Express the data below as a Markdown table with the columns Row and Line, starting at the beginning of the data and ending at the line that contains "de forma muy". Number each row and leave out blank lines.

Dataset entries:
Content starts

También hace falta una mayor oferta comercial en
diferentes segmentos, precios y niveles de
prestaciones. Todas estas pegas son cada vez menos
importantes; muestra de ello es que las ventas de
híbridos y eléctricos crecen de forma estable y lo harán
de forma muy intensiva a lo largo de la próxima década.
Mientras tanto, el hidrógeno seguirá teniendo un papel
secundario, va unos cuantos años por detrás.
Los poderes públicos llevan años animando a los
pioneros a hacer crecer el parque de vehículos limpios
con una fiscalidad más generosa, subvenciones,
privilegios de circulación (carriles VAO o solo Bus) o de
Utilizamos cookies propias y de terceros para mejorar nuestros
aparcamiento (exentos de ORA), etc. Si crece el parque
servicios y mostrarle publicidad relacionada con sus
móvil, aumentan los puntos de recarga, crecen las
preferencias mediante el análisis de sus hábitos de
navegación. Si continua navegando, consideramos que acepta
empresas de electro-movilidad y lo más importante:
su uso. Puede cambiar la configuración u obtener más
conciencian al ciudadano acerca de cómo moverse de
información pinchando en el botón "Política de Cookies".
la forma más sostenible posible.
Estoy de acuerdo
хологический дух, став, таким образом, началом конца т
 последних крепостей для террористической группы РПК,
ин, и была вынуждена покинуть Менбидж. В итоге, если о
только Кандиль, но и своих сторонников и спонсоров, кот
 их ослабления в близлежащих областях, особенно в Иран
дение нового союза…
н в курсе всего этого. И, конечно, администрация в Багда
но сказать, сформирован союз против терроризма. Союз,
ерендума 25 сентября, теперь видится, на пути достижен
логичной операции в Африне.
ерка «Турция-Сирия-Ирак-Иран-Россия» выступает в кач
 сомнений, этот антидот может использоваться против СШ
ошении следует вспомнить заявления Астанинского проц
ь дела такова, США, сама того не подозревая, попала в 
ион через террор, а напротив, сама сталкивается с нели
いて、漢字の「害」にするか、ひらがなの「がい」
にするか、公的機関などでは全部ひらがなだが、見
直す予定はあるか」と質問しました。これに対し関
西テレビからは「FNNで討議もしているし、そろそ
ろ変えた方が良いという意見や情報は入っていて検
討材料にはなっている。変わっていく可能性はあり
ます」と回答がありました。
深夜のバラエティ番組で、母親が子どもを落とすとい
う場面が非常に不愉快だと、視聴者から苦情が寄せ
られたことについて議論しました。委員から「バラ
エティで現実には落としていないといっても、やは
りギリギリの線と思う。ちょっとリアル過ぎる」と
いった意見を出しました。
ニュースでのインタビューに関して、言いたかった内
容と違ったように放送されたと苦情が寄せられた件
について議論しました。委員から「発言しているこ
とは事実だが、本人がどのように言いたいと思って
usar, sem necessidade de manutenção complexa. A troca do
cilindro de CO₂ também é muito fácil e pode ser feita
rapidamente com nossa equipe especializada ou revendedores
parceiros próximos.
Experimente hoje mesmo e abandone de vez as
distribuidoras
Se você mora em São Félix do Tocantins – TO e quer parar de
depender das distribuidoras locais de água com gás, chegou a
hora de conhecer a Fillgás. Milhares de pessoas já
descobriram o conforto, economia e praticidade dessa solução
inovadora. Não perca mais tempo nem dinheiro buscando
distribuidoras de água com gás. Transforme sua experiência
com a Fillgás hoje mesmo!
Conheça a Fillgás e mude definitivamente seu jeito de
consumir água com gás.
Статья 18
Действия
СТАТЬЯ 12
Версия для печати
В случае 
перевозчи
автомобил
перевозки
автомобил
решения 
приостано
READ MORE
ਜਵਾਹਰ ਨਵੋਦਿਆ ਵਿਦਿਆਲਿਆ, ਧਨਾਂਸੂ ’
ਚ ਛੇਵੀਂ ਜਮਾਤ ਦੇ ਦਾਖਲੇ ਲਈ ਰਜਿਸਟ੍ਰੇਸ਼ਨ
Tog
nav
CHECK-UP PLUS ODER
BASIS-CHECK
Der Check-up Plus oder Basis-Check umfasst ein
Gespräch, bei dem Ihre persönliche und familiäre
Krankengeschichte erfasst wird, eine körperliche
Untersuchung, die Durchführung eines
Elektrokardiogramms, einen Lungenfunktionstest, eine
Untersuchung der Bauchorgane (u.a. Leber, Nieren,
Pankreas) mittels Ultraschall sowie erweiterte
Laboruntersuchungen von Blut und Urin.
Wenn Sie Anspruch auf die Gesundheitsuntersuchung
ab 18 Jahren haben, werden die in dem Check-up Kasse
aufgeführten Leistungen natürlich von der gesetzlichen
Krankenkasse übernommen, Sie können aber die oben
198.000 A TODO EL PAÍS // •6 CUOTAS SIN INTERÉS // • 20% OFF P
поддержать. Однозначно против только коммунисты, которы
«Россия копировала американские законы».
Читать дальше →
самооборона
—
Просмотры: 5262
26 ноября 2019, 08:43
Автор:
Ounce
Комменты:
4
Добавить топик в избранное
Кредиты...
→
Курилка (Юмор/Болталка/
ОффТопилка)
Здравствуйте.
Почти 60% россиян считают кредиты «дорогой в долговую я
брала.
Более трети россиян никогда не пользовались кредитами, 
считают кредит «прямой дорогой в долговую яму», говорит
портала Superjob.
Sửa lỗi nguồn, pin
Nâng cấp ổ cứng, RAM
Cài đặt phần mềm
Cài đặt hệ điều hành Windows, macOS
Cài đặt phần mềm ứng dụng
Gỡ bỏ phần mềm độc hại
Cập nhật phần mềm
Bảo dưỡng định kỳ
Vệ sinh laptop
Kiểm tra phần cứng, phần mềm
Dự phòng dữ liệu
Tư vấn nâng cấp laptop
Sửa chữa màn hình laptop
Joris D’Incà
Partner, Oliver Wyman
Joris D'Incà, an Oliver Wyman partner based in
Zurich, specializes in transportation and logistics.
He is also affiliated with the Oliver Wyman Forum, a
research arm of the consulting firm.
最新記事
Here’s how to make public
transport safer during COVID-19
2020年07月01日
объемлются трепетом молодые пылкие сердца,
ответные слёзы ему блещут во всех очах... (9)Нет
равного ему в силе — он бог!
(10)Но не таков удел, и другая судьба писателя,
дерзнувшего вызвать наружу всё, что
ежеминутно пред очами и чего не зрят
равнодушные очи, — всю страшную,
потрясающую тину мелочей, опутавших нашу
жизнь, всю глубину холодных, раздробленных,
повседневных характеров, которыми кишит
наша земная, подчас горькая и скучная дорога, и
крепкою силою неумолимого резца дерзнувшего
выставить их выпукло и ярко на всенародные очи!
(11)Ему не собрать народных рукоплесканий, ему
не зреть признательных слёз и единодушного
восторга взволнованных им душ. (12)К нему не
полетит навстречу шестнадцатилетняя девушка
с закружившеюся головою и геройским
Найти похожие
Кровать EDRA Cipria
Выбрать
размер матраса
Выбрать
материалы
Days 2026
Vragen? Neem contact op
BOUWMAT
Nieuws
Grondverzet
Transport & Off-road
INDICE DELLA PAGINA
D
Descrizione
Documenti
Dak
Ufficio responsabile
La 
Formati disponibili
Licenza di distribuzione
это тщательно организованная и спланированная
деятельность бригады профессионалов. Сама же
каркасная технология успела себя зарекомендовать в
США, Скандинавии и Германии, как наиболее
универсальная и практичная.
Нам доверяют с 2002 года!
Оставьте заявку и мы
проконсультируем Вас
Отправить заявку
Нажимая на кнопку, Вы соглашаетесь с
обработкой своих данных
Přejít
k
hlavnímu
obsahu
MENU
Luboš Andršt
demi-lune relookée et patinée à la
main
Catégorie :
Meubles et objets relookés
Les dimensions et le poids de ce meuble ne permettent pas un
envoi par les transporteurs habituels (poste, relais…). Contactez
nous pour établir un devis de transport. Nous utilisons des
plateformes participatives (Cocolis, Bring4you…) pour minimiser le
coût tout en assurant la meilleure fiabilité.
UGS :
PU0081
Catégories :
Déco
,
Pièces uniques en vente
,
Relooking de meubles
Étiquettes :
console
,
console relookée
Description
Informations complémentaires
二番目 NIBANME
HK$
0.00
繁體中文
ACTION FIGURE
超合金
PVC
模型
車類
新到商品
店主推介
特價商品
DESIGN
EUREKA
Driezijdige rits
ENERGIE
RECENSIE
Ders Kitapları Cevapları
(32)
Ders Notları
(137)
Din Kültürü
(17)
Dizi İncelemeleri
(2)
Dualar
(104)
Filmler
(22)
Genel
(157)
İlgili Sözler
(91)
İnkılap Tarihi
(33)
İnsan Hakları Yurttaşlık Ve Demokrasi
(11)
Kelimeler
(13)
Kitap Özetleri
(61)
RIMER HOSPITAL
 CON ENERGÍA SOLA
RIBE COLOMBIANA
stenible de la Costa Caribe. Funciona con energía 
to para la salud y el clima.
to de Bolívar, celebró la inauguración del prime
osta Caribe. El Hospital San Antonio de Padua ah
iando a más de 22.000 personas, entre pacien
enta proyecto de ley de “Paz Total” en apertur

Content ends

RESPONSE TO THE EXERCISE:
| Row | Line |
|---|---|
| 1 | También hace falta una mayor oferta comercial en |
| 2 | diferentes segmentos, precios y niveles de |
| 3 | prestaciones. Todas estas pegas son cada vez menos |
| 4 | importantes; muestra de ello es que las ventas de |
| 5 | híbridos y eléctricos crecen de forma estable y lo harán |
| 6 | de forma muy intensiva a lo largo de la próxima década. |